This could be the Gujarat Model for some villagers across India. In a bid to milk some insurance benefits, Ratanben Bhutadiya from a small village Memadpur, Banaskantha district, fought hard to claim insurance for a cow that was living because her old cow died shortly after the new purchase.
Living off a piece of land and by supplying milk from her cow got Ratanben to live a square life. However, the bare essentials being fulfilled were subject to seasonal hazards and of course, the cow’s milking days. “In order to make ends meet, she procured another cow and for this, she took a loan from Dena Bank under the Pashu Kisan Credit Card Scheme. However, as per bank rules, the purchase had to be insured,” explained Jitu Choudhary, social activist from Memadpur.

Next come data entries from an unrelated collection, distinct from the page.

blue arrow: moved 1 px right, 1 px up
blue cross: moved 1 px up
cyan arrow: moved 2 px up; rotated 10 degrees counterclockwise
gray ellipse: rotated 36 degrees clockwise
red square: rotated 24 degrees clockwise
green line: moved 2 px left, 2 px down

Meanwhile, her first cow died but sensing opportunity to milk some benefit, she tried to pass off the dead as the as the insured one. “When we went for inspection, we found that the cow had black paint on its head and its horns were bent in a deliberate manner. This was done to match the specifications of the cow that was insured. However, the claim was rejected as the specimen of the insured cow did not match with the dead one,” shared Banaskantha-based P J Chauhan who investigates dead cattle for National Insurance Company.
However, not one to let go, Ratanben escalated the matter and approached Palanpur’s consumer court to seek “justice.” The case dragged on for nearly two years. To strengthen her case, she submitted all insurance papers and argued that there must be “a mistake on the investigator’s side as the cow was checked at night.” She demanded Rs 40,000 insurance plus 12% interest for the delay. An additional Rs 10,000 was sought for the application process and mental harassment.
The Court Files:
National Insurance Company lawyer R.A. Thakkar presented the post-mortem report of the cow which confirmed that paint had been applied on the dead cow. On the basis of this and other contentions, the Palanpur Consumer Court ruled in favour of the insurance company.
Explaining further, Rupesh Khambati from the NIC added: “Any such claim is cross-checked with the tag fitted onto the animal. It is easy to detect a re-fitting or any such malpractice and in Ratanben’s case, she did affix the insured cow’s tag onto the dead one.”
Such fraud is not uncommon, shares retired police inspector N.B. Solanki, who investigates suspicious claims. “Since the insurance companies are closed on Saturdays and Sundays, people come for inspection from the company only on Mondays. During these two days, the dead animal is sent to the chamar (leather makers). When the owner comes with the ears, the rot has already set in and claiming insurance becomes easy by just showing the tag number.”
Adding that insurance companies are aware of such practices, he briefs how examining the ear tag in cases that come on Mondays is of prime importance.